• [WHAT YOU SHOULD DO] Keep every word of the entries and print them exactly; the pictures stay out.

• [Collected data]
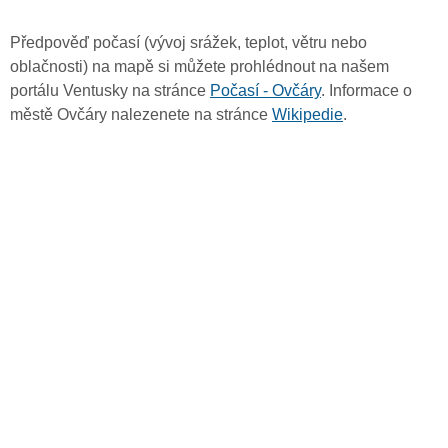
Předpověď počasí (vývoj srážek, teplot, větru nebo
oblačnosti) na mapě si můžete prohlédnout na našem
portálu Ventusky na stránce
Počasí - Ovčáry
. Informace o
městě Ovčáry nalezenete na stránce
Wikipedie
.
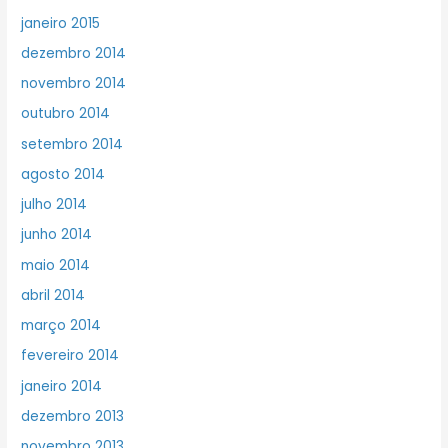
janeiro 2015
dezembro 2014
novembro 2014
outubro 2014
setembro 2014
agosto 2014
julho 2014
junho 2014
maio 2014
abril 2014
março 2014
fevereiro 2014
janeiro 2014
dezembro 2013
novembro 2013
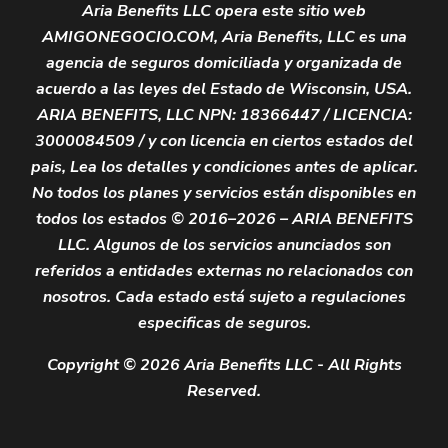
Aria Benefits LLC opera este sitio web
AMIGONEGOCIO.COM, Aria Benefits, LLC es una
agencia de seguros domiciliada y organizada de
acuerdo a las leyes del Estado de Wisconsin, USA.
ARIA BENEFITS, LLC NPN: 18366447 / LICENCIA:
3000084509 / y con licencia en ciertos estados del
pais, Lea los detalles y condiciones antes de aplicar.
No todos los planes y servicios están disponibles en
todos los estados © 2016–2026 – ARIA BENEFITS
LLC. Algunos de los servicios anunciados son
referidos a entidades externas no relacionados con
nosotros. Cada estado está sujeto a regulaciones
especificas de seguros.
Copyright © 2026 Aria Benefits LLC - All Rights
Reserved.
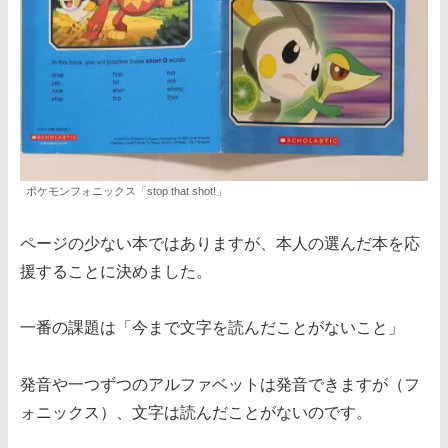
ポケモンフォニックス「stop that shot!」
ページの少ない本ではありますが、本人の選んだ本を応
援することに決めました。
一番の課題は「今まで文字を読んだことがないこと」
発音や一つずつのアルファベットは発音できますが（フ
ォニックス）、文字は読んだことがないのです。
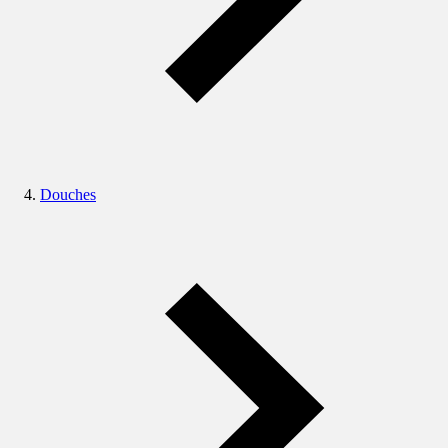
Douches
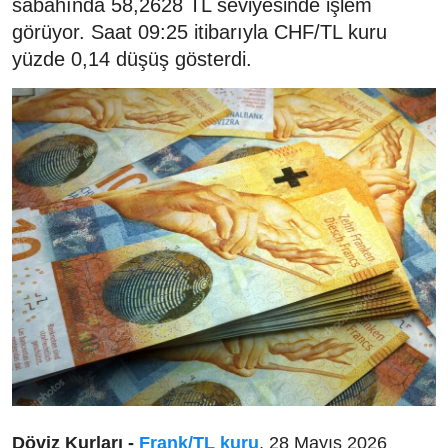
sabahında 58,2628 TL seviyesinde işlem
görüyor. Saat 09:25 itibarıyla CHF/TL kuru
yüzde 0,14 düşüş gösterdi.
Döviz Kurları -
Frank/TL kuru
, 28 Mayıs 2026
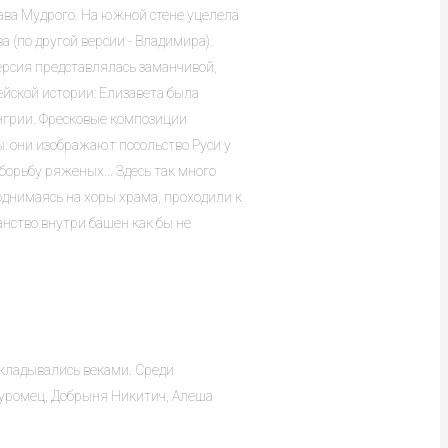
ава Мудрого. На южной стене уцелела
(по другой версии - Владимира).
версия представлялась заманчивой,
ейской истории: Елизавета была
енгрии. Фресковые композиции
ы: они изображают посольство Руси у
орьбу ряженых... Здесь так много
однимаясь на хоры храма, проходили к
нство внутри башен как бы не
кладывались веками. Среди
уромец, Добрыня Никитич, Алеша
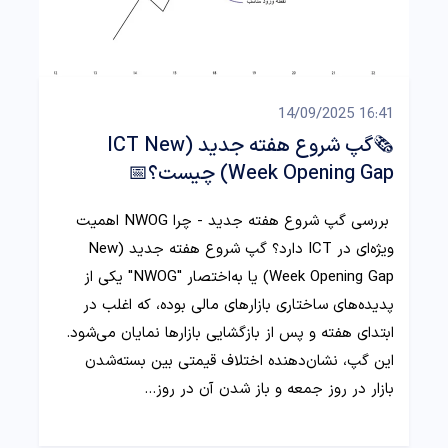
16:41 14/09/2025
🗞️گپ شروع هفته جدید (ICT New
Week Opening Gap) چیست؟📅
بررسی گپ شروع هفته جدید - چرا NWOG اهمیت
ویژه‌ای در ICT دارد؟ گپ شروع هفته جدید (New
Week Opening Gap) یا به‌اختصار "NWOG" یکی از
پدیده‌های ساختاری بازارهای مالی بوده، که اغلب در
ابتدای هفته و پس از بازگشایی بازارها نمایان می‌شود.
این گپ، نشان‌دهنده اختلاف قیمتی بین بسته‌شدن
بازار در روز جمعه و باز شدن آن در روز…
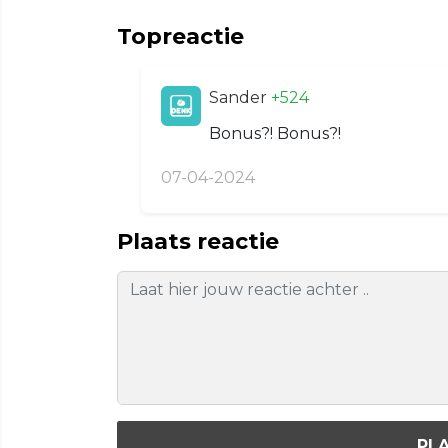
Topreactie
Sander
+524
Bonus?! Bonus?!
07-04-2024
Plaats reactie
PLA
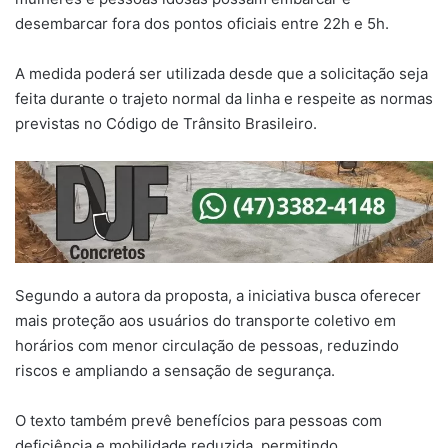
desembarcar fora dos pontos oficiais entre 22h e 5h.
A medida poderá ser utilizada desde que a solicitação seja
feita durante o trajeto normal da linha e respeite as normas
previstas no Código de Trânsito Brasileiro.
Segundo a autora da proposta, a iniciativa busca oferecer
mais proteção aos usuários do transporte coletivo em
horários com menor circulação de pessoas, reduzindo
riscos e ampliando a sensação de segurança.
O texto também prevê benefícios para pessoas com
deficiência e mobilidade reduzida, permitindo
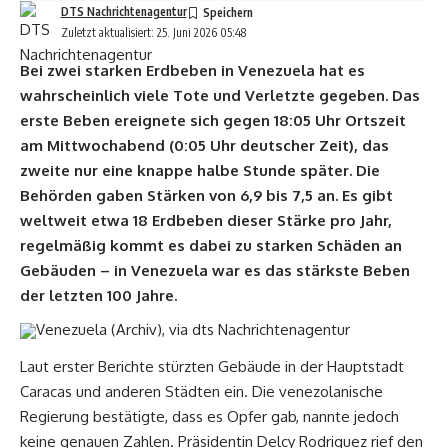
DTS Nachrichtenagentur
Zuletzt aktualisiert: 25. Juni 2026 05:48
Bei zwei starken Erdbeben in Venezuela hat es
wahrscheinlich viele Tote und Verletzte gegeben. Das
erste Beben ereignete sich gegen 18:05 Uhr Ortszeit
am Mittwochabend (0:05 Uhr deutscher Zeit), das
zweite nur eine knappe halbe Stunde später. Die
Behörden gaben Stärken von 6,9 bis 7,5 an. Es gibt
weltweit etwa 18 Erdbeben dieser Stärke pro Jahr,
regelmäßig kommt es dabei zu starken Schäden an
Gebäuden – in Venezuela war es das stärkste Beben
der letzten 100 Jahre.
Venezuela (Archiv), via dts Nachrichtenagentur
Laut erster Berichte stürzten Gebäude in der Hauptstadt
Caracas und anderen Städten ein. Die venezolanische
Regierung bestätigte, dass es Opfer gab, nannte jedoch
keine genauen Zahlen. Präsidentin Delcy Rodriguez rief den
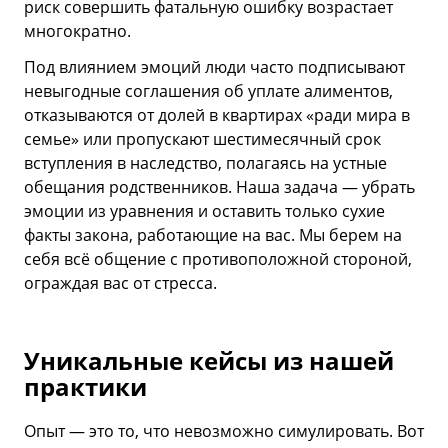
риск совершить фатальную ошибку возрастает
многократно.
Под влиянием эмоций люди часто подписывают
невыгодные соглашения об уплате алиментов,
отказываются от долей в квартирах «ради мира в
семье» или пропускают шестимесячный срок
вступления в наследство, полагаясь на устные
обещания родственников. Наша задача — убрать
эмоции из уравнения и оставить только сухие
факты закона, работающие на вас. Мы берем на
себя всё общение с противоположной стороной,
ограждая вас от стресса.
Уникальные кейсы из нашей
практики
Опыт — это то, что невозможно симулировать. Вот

• [RESULT FOR THIS TASK]
Předpověď počasí (vývoj srážek, teplot, větru nebo
oblačnosti) na mapě si můžete prohlédnout na našem
portálu Ventusky na stránce
Počasí - Ovčáry
. Informace o
městě Ovčáry nalezenete na stránce
Wikipedie
.
janeiro 2015
dezembro 2014
novembro 2014
outubro 2014
setembro 2014
agosto 2014
julho 2014
junho 2014
maio 2014
abril 2014
março 2014
fevereiro 2014
janeiro 2014
dezembro 2013
novembro 2013
Aria Benefits LLC opera este sitio web
AMIGONEGOCIO.COM, Aria Benefits, LLC es una
agencia de seguros domiciliada y organizada de
acuerdo a las leyes del Estado de Wisconsin, USA.
ARIA BENEFITS, LLC NPN: 18366447 / LICENCIA:
3000084509 / y con licencia en ciertos estados del
pais, Lea los detalles y condiciones antes de aplicar.
No todos los planes y servicios están disponibles en
todos los estados © 2016–2026 – ARIA BENEFITS
LLC. Algunos de los servicios anunciados son
referidos a entidades externas no relacionados con
nosotros. Cada estado está sujeto a regulaciones
especificas de seguros.
Copyright © 2026 Aria Benefits LLC - All Rights
Reserved.
ポケモンフォニックス「stop that shot!」
ページの少ない本ではありますが、本人の選んだ本を応
援することに決めました。
一番の課題は「今まで文字を読んだことがないこと」
発音や一つずつのアルファベットは発音できますが（フ
ォニックス）、文字は読んだことがないのです。
Douches
sabahında 58,2628 TL seviyesinde işlem
görüyor. Saat 09:25 itibarıyla CHF/TL kuru
yüzde 0,14 düşüş gösterdi.
Döviz Kurları -
Frank/TL kuru
, 28 Mayıs 2026
ава Мудрого. На южной стене уцелела
(по другой версии - Владимира).
версия представлялась заманчивой,
ейской истории: Елизавета была
енгрии. Фресковые композиции
ы: они изображают посольство Руси у
орьбу ряженых... Здесь так много
однимаясь на хоры храма, проходили к
нство внутри башен как бы не
кладывались веками. Среди
уромец, Добрыня Никитич, Алеша
16:41 14/09/2025
🗞️گپ شروع هفته جدید (ICT New
Week Opening Gap) چیست؟📅
بررسی گپ شروع هفته جدید - چرا NWOG اهمیت
ویژه‌ای در ICT دارد؟ گپ شروع هفته جدید (New
Week Opening Gap) یا به‌اختصار "NWOG" یکی از
پدیده‌های ساختاری بازارهای مالی بوده، که اغلب در
ابتدای هفته و پس از بازگشایی بازارها نمایان می‌شود.
این گپ، نشان‌دهنده اختلاف قیمتی بین بسته‌شدن
بازار در روز جمعه و باز شدن آن در روز…
Topreactie
Sander
+524
Bonus?! Bonus?!
07-04-2024
Plaats reactie
PLA
desembarcar fora dos pontos oficiais entre 22h e 5h.
A medida poderá ser utilizada desde que a solicitação seja
feita durante o trajeto normal da linha e respeite as normas
previstas no Código de Trânsito Brasileiro.
Segundo a autora da proposta, a iniciativa busca oferecer
mais proteção aos usuários do transporte coletivo em
horários com menor circulação de pessoas, reduzindo
riscos e ampliando a sensação de segurança.
O texto também prevê benefícios para pessoas com
deficiência e mobilidade reduzida, permitindo
DTS Nachrichtenagentur
Zuletzt aktualisiert: 25. Juni 2026 05:48
Bei zwei starken Erdbeben in Venezuela hat es
wahrscheinlich viele Tote und Verletzte gegeben. Das
erste Beben ereignete sich gegen 18:05 Uhr Ortszeit
am Mittwochabend (0:05 Uhr deutscher Zeit), das
zweite nur eine knappe halbe Stunde später. Die
Behörden gaben Stärken von 6,9 bis 7,5 an. Es gibt
weltweit etwa 18 Erdbeben dieser Stärke pro Jahr,
regelmäßig kommt es dabei zu starken Schäden an
Gebäuden – in Venezuela war es das stärkste Beben
der letzten 100 Jahre.
Venezuela (Archiv), via dts Nachrichtenagentur
Laut erster Berichte stürzten Gebäude in der Hauptstadt
Caracas und anderen Städten ein. Die venezolanische
Regierung bestätigte, dass es Opfer gab, nannte jedoch
keine genauen Zahlen. Präsidentin Delcy Rodriguez rief den
риск совершить фатальную ошибку возрастает
многократно.
Под влиянием эмоций люди часто подписывают
невыгодные соглашения об уплате алиментов,
отказываются от долей в квартирах «ради мира в
семье» или пропускают шестимесячный срок
вступления в наследство, полагаясь на устные
обещания родственников. Наша задача — убрать
эмоции из уравнения и оставить только сухие
факты закона, работающие на вас. Мы берем на
себя всё общение с противоположной стороной,
ограждая вас от стресса.
Уникальные кейсы из нашей
практики
Опыт — это то, что невозможно симулировать. Вот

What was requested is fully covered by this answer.